» **Source**
It's been a great few days in Lima thus far. I've met a bunch of people in a very short time and have learned a lot in these few days. After resting on Wednesday following my exploration of Barranco late into Tuesday, I did a city center tour on Thursday. The city center is interesting - I visited a museum and learned about some ancient civilizations that resided in Peru. Then I went to Plaza de las Armas and the Palacio de Gobierno (the Peruvian White House). This is a cool part of town. There were tourists everywhere, which I hear is a good improvement for Peru. Lastly I visited the Monasterio de San Francisco, a large fascinating church where a group of Franciscans still live. There was this cool library we saw with books dating back centuries. They were all displayed without any sort of glass chambers which made me question the preservation, but I found it is interesting as a history person. There were also catacombs underneath the church which were sort of eerie. I had to duck the entire time as we went through a maze of rooms, where open crypts were filled with dirty bones and skulls. I found that a little creepy seeing some of the teeth still attached to the skulls. Bones were just stacked and lined in rows, representing countless unnamed people who were buried there over the centuries. When we left the church there was a small protest going on, and I stupidly started asking questions as we walked through the protest - one side citizens with signs and bullhorns, the other side police in army gear with guns and shields. I usually am not so oblivious like that, and my guide rightfully scolded me, haha.
My guide drove me around some of the other Lima neighborhoods after that, including San Isidro and Miraflores. San Isidro had a bunch of parks and European architecture. It felt like being transported to a small European village. They represent the legacy of colonialism, and were inhabited by the higher classes of course. Miraflores center has numerous huge Peruvian flags waving, countless cafes, restauarants and bars. A short drive brings one to Larco Mar, where the view of the ocean which leads to a giant cross which is lit at night. Peru is like 80% Catholic or something so that makes sense.
Later that evening I met quite a boisterous crew of Australians and New Zealanders in the hostel. They invited me to dinner which was nice. I also met two Peruvian guys who were friends of their group and took all of us out that night. We again drove into the city center and I was shocked by how desolate it was. For the center of such a huge city, there was basically noone out. There was also lots of trash blowing on the streets. I feel like Lima center has huge potential, and hopefully as it was in the past apparently, it can be revived into an area with interesting nightlife. I shouldn't speak as though that one night represents every weekend or anything so I'm posturing from a point of very little knowledge and experience here. We walked for awhile, passing the big statue of Francisco Pizarro on his horse and some other monuments. We then went to this bar in Miraflores for some pisco sours, and ended up at this club called Help. Inside there was a large flat-bed truck, with kids dancing drunkenly on the back of it, electronic music blaring; the place was pretty full. The majority of people looked pretty young to be honest. I just observed while we were there, mostly because I'm not quite sure how to dance to a slowed down version of "Rehab" by Amy Winehouse.

» **Given entries**
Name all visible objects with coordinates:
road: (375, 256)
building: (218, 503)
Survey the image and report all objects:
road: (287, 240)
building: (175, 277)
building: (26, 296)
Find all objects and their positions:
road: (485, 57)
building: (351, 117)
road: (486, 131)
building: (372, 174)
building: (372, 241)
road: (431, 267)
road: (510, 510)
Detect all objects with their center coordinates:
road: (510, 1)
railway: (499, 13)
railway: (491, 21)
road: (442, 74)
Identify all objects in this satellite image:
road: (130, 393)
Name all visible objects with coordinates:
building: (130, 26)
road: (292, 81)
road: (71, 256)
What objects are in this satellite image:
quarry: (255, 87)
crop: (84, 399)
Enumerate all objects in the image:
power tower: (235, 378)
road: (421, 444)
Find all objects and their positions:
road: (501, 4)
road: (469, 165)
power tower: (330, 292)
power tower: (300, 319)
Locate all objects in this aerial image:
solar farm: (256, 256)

» **To be done**
1: According to the Lima travel post, what was the name of the club where the night ended?
2: Rewrite the Lima travel post between "My guide drove" and "that makes sense.", inclusive, replacing "parks" with "gardens".
Answer using only the Lima travel post.

» **Full answers**
1: Help.

2:
My guide drove me around some of the other Lima neighborhoods after that, including San Isidro and Miraflores. San Isidro had a bunch of gardens and European architecture. It felt like being transported to a small European village. They represent the legacy of colonialism, and were inhabited by the higher classes of course. Miraflores center has numerous huge Peruvian flags waving, countless cafes, restauarants and bars. A short drive brings one to Larco Mar, where the view of the ocean which leads to a giant cross which is lit at night. Peru is like 80% Catholic or something so that makes sense.